Why is MIT different? he was asked.
"MIT is different, in part, because this is a place that grew up as an undergraduate institution. There were not very many graduate students until the Second World War," he said.
Dr. Gray said when he returned to teaching undergraduates in 1991, "People asked me, how can you do it, coming back to teaching after 20 years out of the field? Well, circuits and electronics is the first professional course for electrical engineers. It is where you learn to play the scales. In truth, it's not too much different, except for the examples of applications, from when I taught it 27 years ago or when I studied it 45 years ago.
"I don't intend to do this particular course forever. In a couple of years, I may go to an upper level subject in the same general area of electronic devices and circuits. I'll have to do some learning there because the field of semiconductor devices has gone through several revolutions since I did research in that area."
Did you teach from 1980 to 1990, while you were president? he was asked.
"I taught one year--1986--the first semester, when enrollment in electrical engineering was so heavy, and Gerry Wilson, then the department head, asked me if I could take a section.
"I didn't do it so much to lighten the load as I did it to shame some of my administrative colleagues into doing it also. But with my schedule as president, I couldn't have done it without a backup. Art Smith and I started out as faculty members, sharing an office. In 1986, we had back-to-back sections, so he agreed to take my section if I couldn't be there. Art ended up teaching about 25 percent of my classes when I had to be away, which is not a satisfactory arrangement for the students or the professors."
Dr. Gray has seen huge changes in MIT since he entered as a freshman in 1950. Then, the student body was about 5,400, three-quarters of whom were undergraduates, almost all male; the faculty numbered about 450, and the endowment was $50 million. Today, after Dr. Gray's years at MIT, including 16 years as president and chairman, the student body is a very diverse group of roughly 10,000 students, including 3,000 women and 2,600 U.S. minorities. Undergraduates number 4,500 (of which 44 percent are U.S. minorities and 38 percent are women) and graduate students total 5,500 (of which 12 percent are U.S. minorities and 24 percent women). The endowment is more than $2.1 billion.
Dr. Gray, who in the 1960s served as chairman of the Freshman Advisory Council and associate dean of student affairs, helped establish MIT's Undergraduate Research Opportunities Program (UROP). He left teaching in 1971 to become chancellor of MIT, serving with the late president, Jerome B. Wiesner. In 1980, he became president. In October 1990, Charles M. Vest became president and Dr. Gray became chairman.

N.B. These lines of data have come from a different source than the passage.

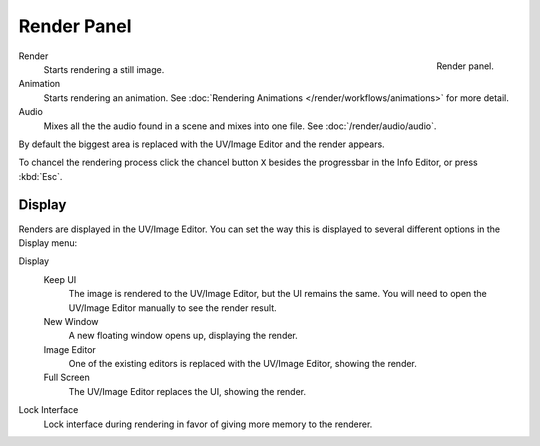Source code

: 
************
Render Panel
************

.. figure:: /images/render_output_render-panel.png
   :align: right

   Render panel.

Render
   Starts rendering a still image.
Animation
   Starts rendering an animation.
   See :doc:`Rendering Animations </render/workflows/animations>` for more detail.
Audio
   Mixes all the the audio found in a scene and mixes into one file.
   See :doc:`/render/audio/audio`.

By default the biggest area is replaced with the UV/Image Editor and the render appears.

To chancel the rendering process click the chancel button ``X`` besides the progressbar in the Info Editor,
or press :kbd:`Esc`.


Display
=======

Renders are displayed in the UV/Image Editor. You can set the way this is displayed to several
different options in the Display menu:

Display
   Keep UI
      The image is rendered to the UV/Image Editor, but the UI remains the same.
      You will need to open the UV/Image Editor manually to see the render result.
   New Window
      A new floating window opens up, displaying the render.
   Image Editor
      One of the existing editors is replaced with the UV/Image Editor, showing the render.
   Full Screen
      The UV/Image Editor replaces the UI, showing the render.
Lock Interface
   Lock interface during rendering in favor of giving more memory to the renderer.
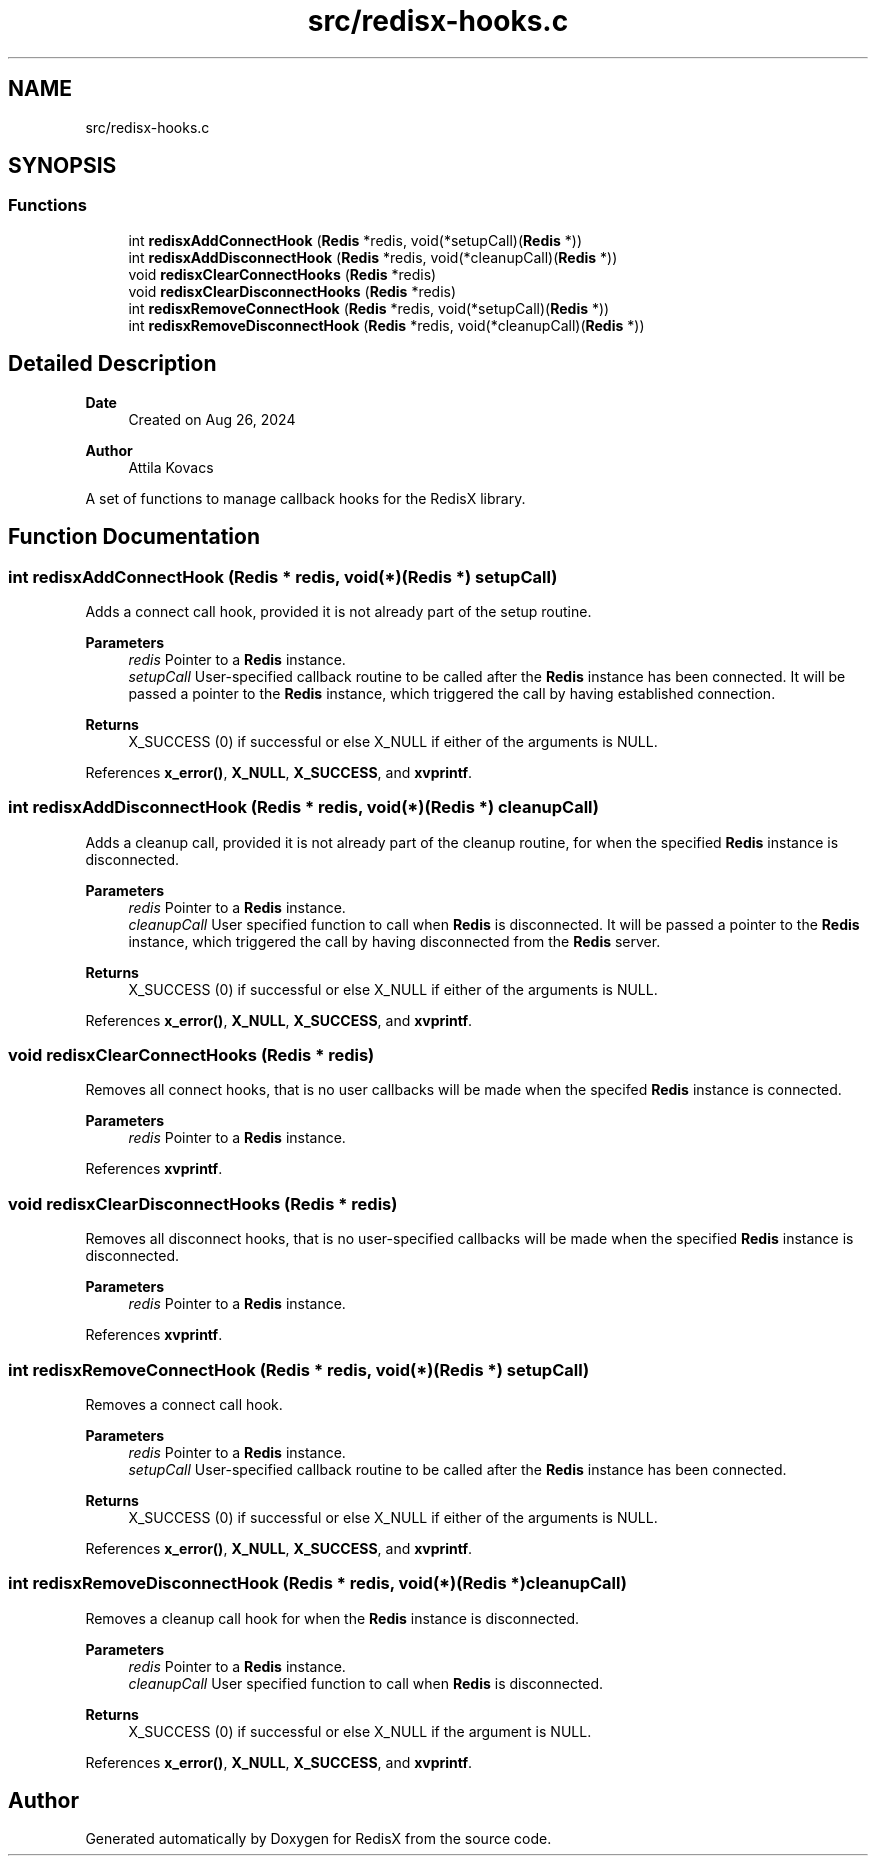 .TH "src/redisx-hooks.c" 3 "Version v0.9" "RedisX" \" -*- nroff -*-
.ad l
.nh
.SH NAME
src/redisx-hooks.c
.SH SYNOPSIS
.br
.PP
.SS "Functions"

.in +1c
.ti -1c
.RI "int \fBredisxAddConnectHook\fP (\fBRedis\fP *redis, void(*setupCall)(\fBRedis\fP *))"
.br
.ti -1c
.RI "int \fBredisxAddDisconnectHook\fP (\fBRedis\fP *redis, void(*cleanupCall)(\fBRedis\fP *))"
.br
.ti -1c
.RI "void \fBredisxClearConnectHooks\fP (\fBRedis\fP *redis)"
.br
.ti -1c
.RI "void \fBredisxClearDisconnectHooks\fP (\fBRedis\fP *redis)"
.br
.ti -1c
.RI "int \fBredisxRemoveConnectHook\fP (\fBRedis\fP *redis, void(*setupCall)(\fBRedis\fP *))"
.br
.ti -1c
.RI "int \fBredisxRemoveDisconnectHook\fP (\fBRedis\fP *redis, void(*cleanupCall)(\fBRedis\fP *))"
.br
.in -1c
.SH "Detailed Description"
.PP 

.PP
\fBDate\fP
.RS 4
Created on Aug 26, 2024 
.RE
.PP
\fBAuthor\fP
.RS 4
Attila Kovacs
.RE
.PP
A set of functions to manage callback hooks for the RedisX library\&. 
.SH "Function Documentation"
.PP 
.SS "int redisxAddConnectHook (\fBRedis\fP * redis, void(*)(\fBRedis\fP *) setupCall)"
Adds a connect call hook, provided it is not already part of the setup routine\&.
.PP
\fBParameters\fP
.RS 4
\fIredis\fP Pointer to a \fBRedis\fP instance\&. 
.br
\fIsetupCall\fP User-specified callback routine to be called after the \fBRedis\fP instance has been connected\&. It will be passed a pointer to the \fBRedis\fP instance, which triggered the call by having established connection\&. 
.RE
.PP
\fBReturns\fP
.RS 4
X_SUCCESS (0) if successful or else X_NULL if either of the arguments is NULL\&. 
.RE
.PP

.PP
References \fBx_error()\fP, \fBX_NULL\fP, \fBX_SUCCESS\fP, and \fBxvprintf\fP\&.
.SS "int redisxAddDisconnectHook (\fBRedis\fP * redis, void(*)(\fBRedis\fP *) cleanupCall)"
Adds a cleanup call, provided it is not already part of the cleanup routine, for when the specified \fBRedis\fP instance is disconnected\&.
.PP
\fBParameters\fP
.RS 4
\fIredis\fP Pointer to a \fBRedis\fP instance\&. 
.br
\fIcleanupCall\fP User specified function to call when \fBRedis\fP is disconnected\&. It will be passed a pointer to the \fBRedis\fP instance, which triggered the call by having disconnected from the \fBRedis\fP server\&.
.RE
.PP
\fBReturns\fP
.RS 4
X_SUCCESS (0) if successful or else X_NULL if either of the arguments is NULL\&. 
.RE
.PP

.PP
References \fBx_error()\fP, \fBX_NULL\fP, \fBX_SUCCESS\fP, and \fBxvprintf\fP\&.
.SS "void redisxClearConnectHooks (\fBRedis\fP * redis)"
Removes all connect hooks, that is no user callbacks will be made when the specifed \fBRedis\fP instance is connected\&.
.PP
\fBParameters\fP
.RS 4
\fIredis\fP Pointer to a \fBRedis\fP instance\&. 
.RE
.PP

.PP
References \fBxvprintf\fP\&.
.SS "void redisxClearDisconnectHooks (\fBRedis\fP * redis)"
Removes all disconnect hooks, that is no user-specified callbacks will be made when the specified \fBRedis\fP instance is disconnected\&.
.PP
\fBParameters\fP
.RS 4
\fIredis\fP Pointer to a \fBRedis\fP instance\&. 
.RE
.PP

.PP
References \fBxvprintf\fP\&.
.SS "int redisxRemoveConnectHook (\fBRedis\fP * redis, void(*)(\fBRedis\fP *) setupCall)"
Removes a connect call hook\&.
.PP
\fBParameters\fP
.RS 4
\fIredis\fP Pointer to a \fBRedis\fP instance\&. 
.br
\fIsetupCall\fP User-specified callback routine to be called after the \fBRedis\fP instance has been connected\&.
.RE
.PP
\fBReturns\fP
.RS 4
X_SUCCESS (0) if successful or else X_NULL if either of the arguments is NULL\&. 
.RE
.PP

.PP
References \fBx_error()\fP, \fBX_NULL\fP, \fBX_SUCCESS\fP, and \fBxvprintf\fP\&.
.SS "int redisxRemoveDisconnectHook (\fBRedis\fP * redis, void(*)(\fBRedis\fP *) cleanupCall)"
Removes a cleanup call hook for when the \fBRedis\fP instance is disconnected\&.
.PP
\fBParameters\fP
.RS 4
\fIredis\fP Pointer to a \fBRedis\fP instance\&. 
.br
\fIcleanupCall\fP User specified function to call when \fBRedis\fP is disconnected\&.
.RE
.PP
\fBReturns\fP
.RS 4
X_SUCCESS (0) if successful or else X_NULL if the argument is NULL\&. 
.RE
.PP

.PP
References \fBx_error()\fP, \fBX_NULL\fP, \fBX_SUCCESS\fP, and \fBxvprintf\fP\&.
.SH "Author"
.PP 
Generated automatically by Doxygen for RedisX from the source code\&.
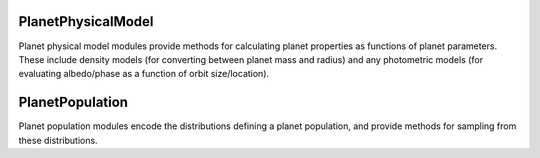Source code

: .. _planetphysicalmodel:

PlanetPhysicalModel
======================

Planet physical model modules provide methods for calculating planet properties as functions of planet parameters.  These include density models (for converting between planet mass and radius) and any photometric models (for evaluating albedo/phase as a function of orbit size/location).


.. _planetpopulation:
   
PlanetPopulation
====================

Planet population modules encode the distributions defining a planet population, and provide methods for sampling from these distributions.
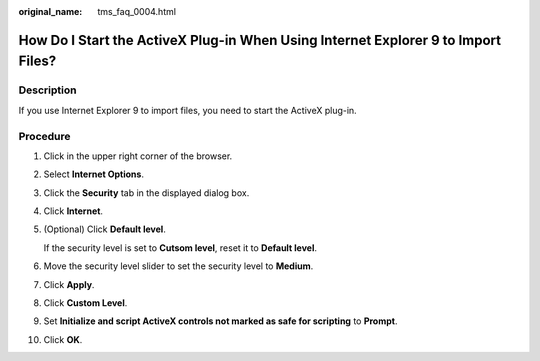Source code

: :original_name: tms_faq_0004.html

.. _tms_faq_0004:

How Do I Start the ActiveX Plug-in When Using Internet Explorer 9 to Import Files?
==================================================================================

Description
-----------

If you use Internet Explorer 9 to import files, you need to start the ActiveX plug-in.

Procedure
---------

#. Click |image1| in the upper right corner of the browser.

#. Select **Internet Options**.

#. Click the **Security** tab in the displayed dialog box.

#. Click **Internet**.

#. (Optional) Click **Default level**.

   If the security level is set to **Cutsom level**, reset it to **Default level**.

#. Move the security level slider to set the security level to **Medium**.

#. Click **Apply**.

#. Click **Custom Level**.

#. Set **Initialize and script ActiveX controls not marked as safe for scripting** to **Prompt**.

#. Click **OK**.

.. |image1| image:: /_static/images/en-us_image_0000001419953009.png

Dr. Gray in 1969 wrote a textbook, Electronic Principles, with fellow MIT Professor Campbell Searle. It's been out of print for about 10 years in the United States but it is still available abroad and has been published in Chinese, Japanese, Italian, French, Spanish and Polish.
"About once a year, I get a question from some international student, 'Will you explain this?'
"They always get an answer," said Paul Edward Gray, teacher.